** Opening Provided records block **

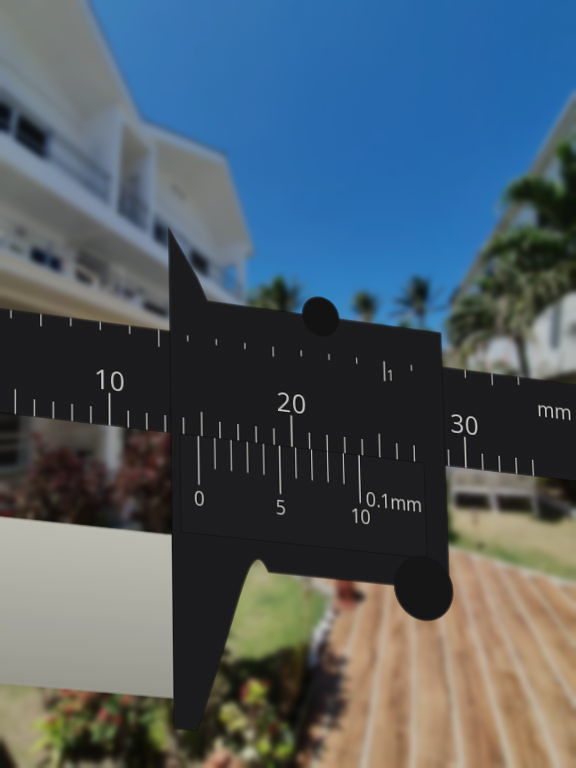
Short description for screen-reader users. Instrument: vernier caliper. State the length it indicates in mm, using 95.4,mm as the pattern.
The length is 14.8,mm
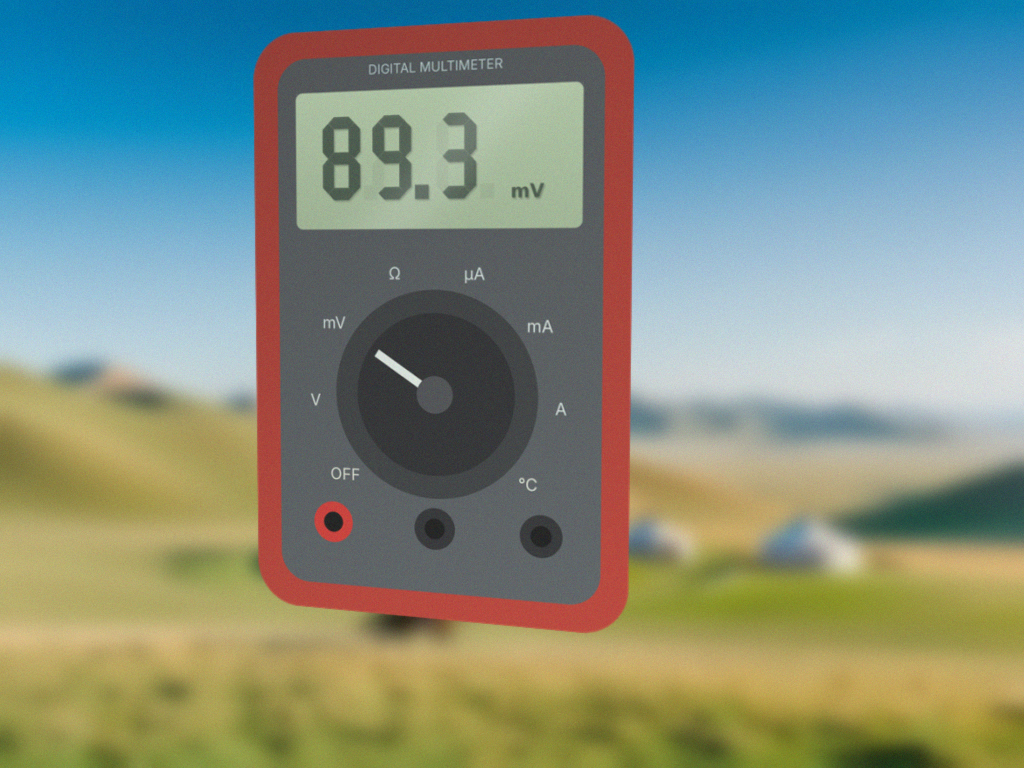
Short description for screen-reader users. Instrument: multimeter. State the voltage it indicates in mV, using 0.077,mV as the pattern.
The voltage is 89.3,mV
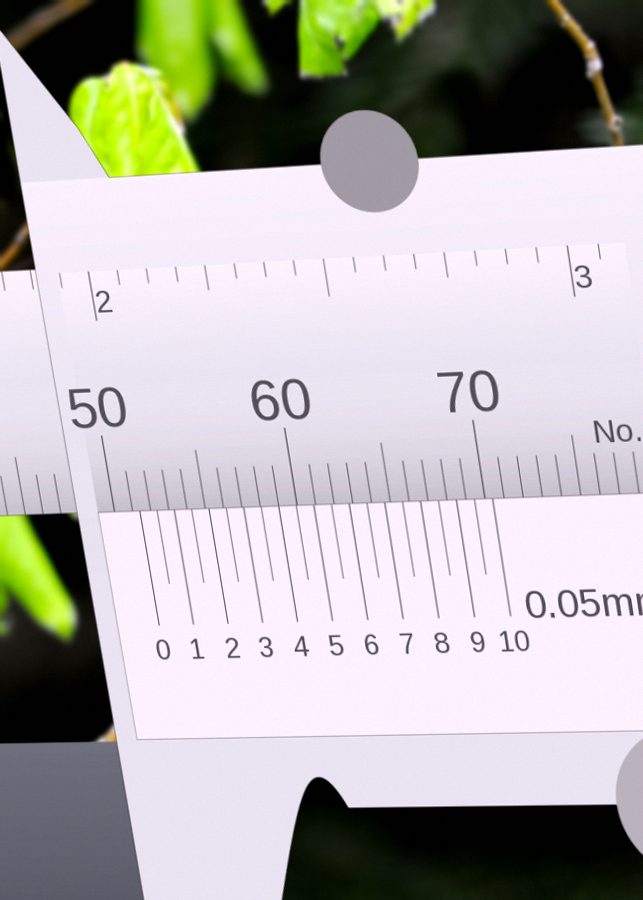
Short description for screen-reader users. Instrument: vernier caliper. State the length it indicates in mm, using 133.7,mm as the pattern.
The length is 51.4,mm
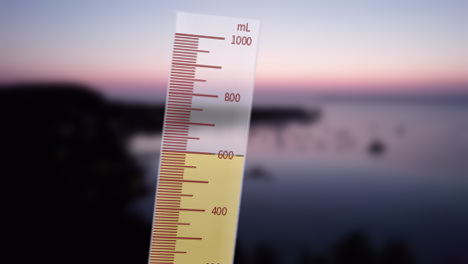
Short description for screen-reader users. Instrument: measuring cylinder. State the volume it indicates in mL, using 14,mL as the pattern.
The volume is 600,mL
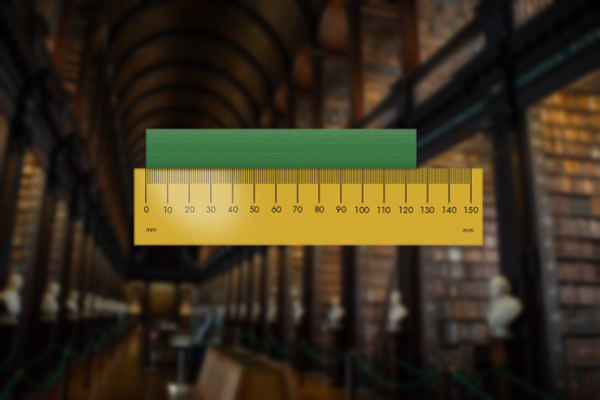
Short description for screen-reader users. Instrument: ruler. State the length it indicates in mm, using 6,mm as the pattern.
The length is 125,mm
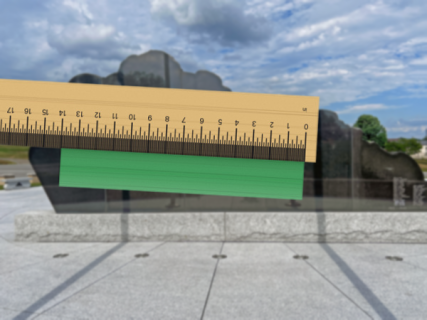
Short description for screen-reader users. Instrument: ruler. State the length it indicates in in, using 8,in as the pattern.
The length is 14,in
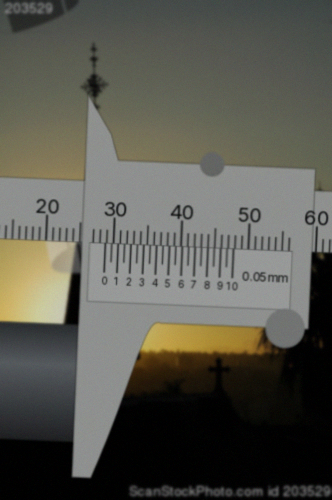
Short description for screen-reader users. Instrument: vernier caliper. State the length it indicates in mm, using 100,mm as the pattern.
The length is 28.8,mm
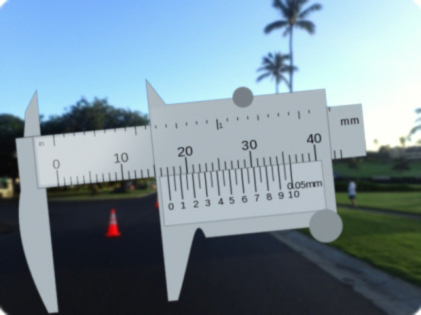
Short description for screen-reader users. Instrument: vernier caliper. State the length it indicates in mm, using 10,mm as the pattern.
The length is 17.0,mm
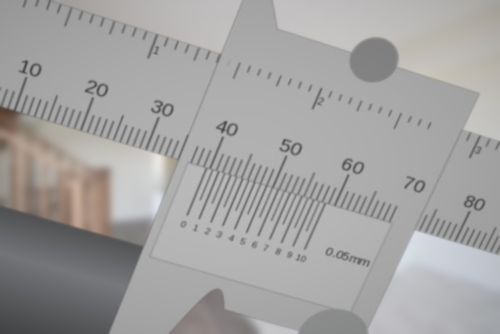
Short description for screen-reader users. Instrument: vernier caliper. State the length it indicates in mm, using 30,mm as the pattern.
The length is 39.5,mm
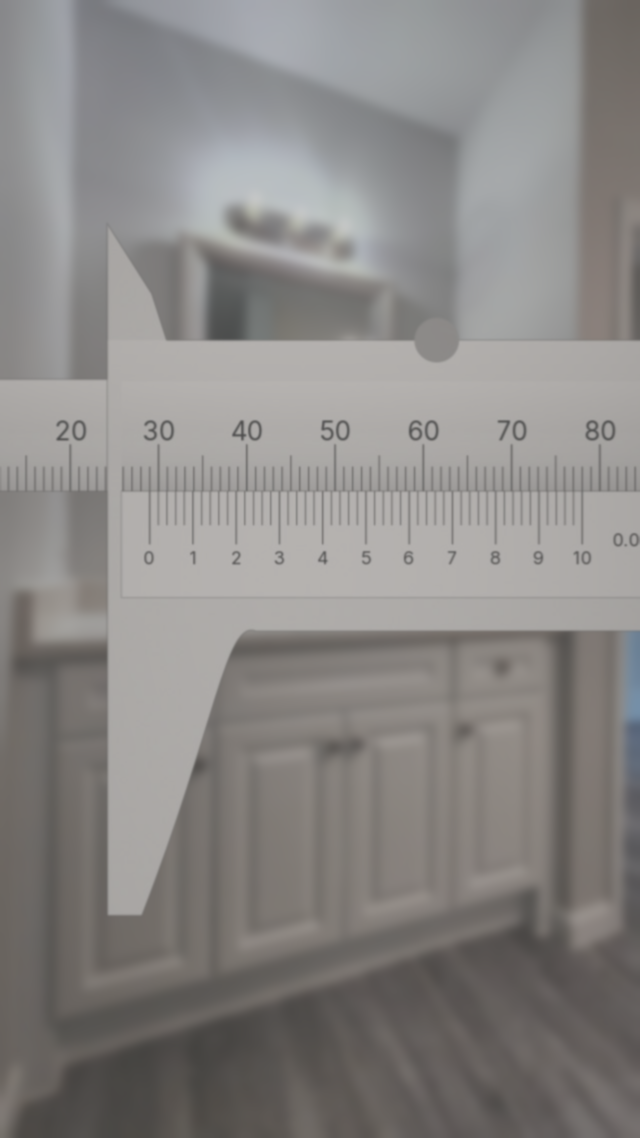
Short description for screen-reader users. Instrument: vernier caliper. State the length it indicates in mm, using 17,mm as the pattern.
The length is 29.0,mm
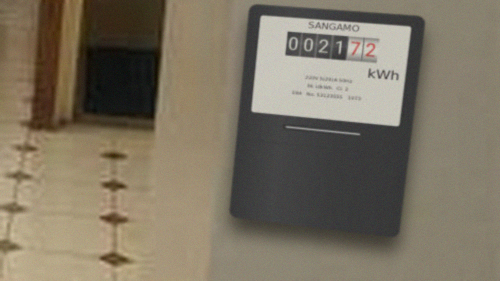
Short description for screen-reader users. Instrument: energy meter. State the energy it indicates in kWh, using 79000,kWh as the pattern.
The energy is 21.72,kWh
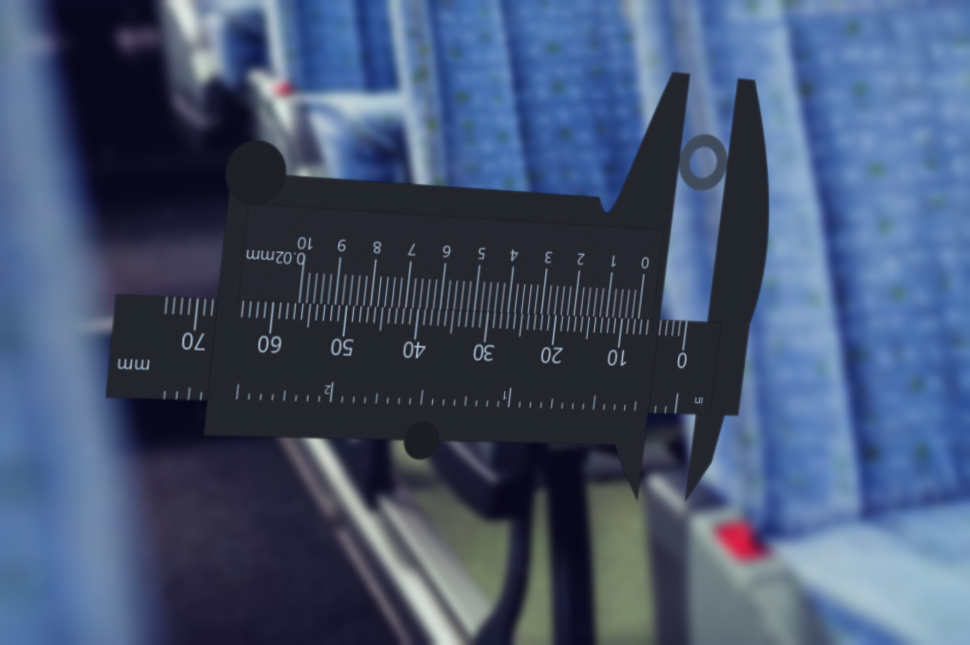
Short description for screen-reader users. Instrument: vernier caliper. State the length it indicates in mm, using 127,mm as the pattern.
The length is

** Closing Provided records block **

Task objective |
Copy the listing word for word, from the line containing "30,mm as the pattern." up to and including its last line, leaving out the pictures.

Problem solution |
Short description for screen-reader users. Instrument: vernier caliper. State the length it indicates in mm, using 30,mm as the pattern.
The length is 39.5,mm
Short description for screen-reader users. Instrument: vernier caliper. State the length it indicates in mm, using 17,mm as the pattern.
The length is 29.0,mm
Short description for screen-reader users. Instrument: energy meter. State the energy it indicates in kWh, using 79000,kWh as the pattern.
The energy is 21.72,kWh
Short description for screen-reader users. Instrument: vernier caliper. State the length it indicates in mm, using 127,mm as the pattern.
The length is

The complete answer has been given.